The shaft 34 passing through the magnetic roll 10 is preferably a constant 
diameter throughout its length. This is contrasted with prior magnetic 
roller designs, which were prone to de-magnetization, and which therefore 
had to be oriented in a specific relationship to prevent de-magnetization 
caused by adjacent magnetic rollers. To prevent improper orientation, some 
magnetic roller designs have used gudgeons of different diameters which 
would prevent the magnetic roller from being inserted in an improper 
orientation.

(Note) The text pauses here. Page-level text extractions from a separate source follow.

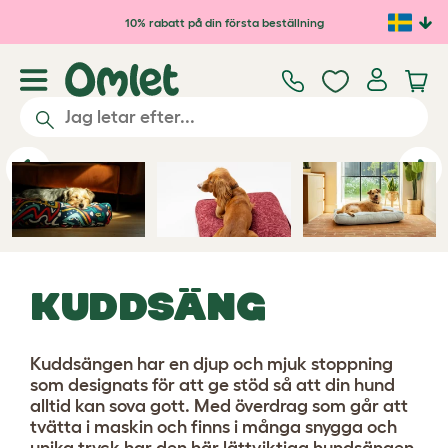
Hoppa till huvudinnehåll
10% rabatt på din första beställning
Previous
Ne
KUDDSÄNG
Kuddsängen har en djup och mjuk stoppning
som designats för att ge stöd så att din hund
alltid kan sova gott. Med överdrag som går att
tvätta i maskin och finns i många snygga och
unika tryck har den här lättviktiga hundsängen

Because the rare earth magnets used in the magnetic rolls of 
the present invention are not subject to de-magnetization, orientation of 
the rolls with respect to adjacent rolls is not critical, and therefore, 
the shaft 34 does not require ends of differing diameters. However, while 
shaft 34 has been shown for coaxially aligning pole to members 36, 44, 46, 
and magnets 38, 40 together, the apertures of the pole members 36, 44, 46, 
and magnets 38, 40 could be eliminated and half-shafts or gudgeons 
attached to spacers 50 used to support roller 10 instead. 
It is also to be understood that a variety of shapes of pole members 36, 
44, 46 and magnets 38, 40 could be used instead of the cylindrical shapes 
illustrated. Although roll 10 is shown having only two magnets and three 
pole members, a larger or smaller number of magnets and pole members could 
also be used to construct roller 10. Further, the diameters, widths, and 
masses of the magnets and pole members could be varied with respect to 
that disclosed to also achieve satisfactory results. 
For example, the central pole member and end pole members of each roll can 
be of greater or less width than the width of the magnets, depending on 
the space available on the roll and for the roll itself in the specific 
drafting application. Specifically, there may be embodiments where it is 
desirable to have pole members of lesser width and/or mass than the 
magnets. Also, because the spindle gauge of spinning machines can vary 
from one type of machine to another, the width relationship between the 
pole members and the magnets can vary depending on the particular gauge of 
spinning machine on which the rolls are used. It has been found that the 
pressure exerted between the rollers of the roller pairs, wherein at least 
one of the rollers is a magnetic roller constructed in accordance with the 
present invention, may be increased when the mass of the central pole 
member is greater than the mass of either of the magnets. Similarly, the 
pressure exerted can be increased by increasing the mass of the end pole 
members such that the mass of each of the end pole members is greater than 
the mass of the magnets. The increase in attractive force caused by 
increasing the mass of the pole members in relation to the magnets will be 
limited to a point, in that sufficient magnet mass must be present on the 
roller to provide at least a minimum threshold of attractive force and 
that the roller is of finite length, thereby placing inherent size 
limitations on the relationships between the pole members and the magnets. 
Another variation of the present magnetic roller design could include 
eliminating the central pole member altogether, using only the end pole 
members. Alternately, all pole members could be eliminated, with a single 
or series of magnets extending the length of the roll 10, or a portion 
thereof. Such a design could include resilient cots thereon for engaging 
the lower driven roller of a roller pair and the yarn in a nip zone formed 
therebetween. 
While preferred embodiments of the invention have been described using 
specific terms, such description is for present illustrative purposes 
only, and it is to be understood that changes and variations to such 
embodiments, including but not limited to the substitution of equivalent 
features or parts, and the reversal of various features thereof, may be 
practiced by one of ordinary skill in the art, without departing from the 
spirit or scope of the following claims.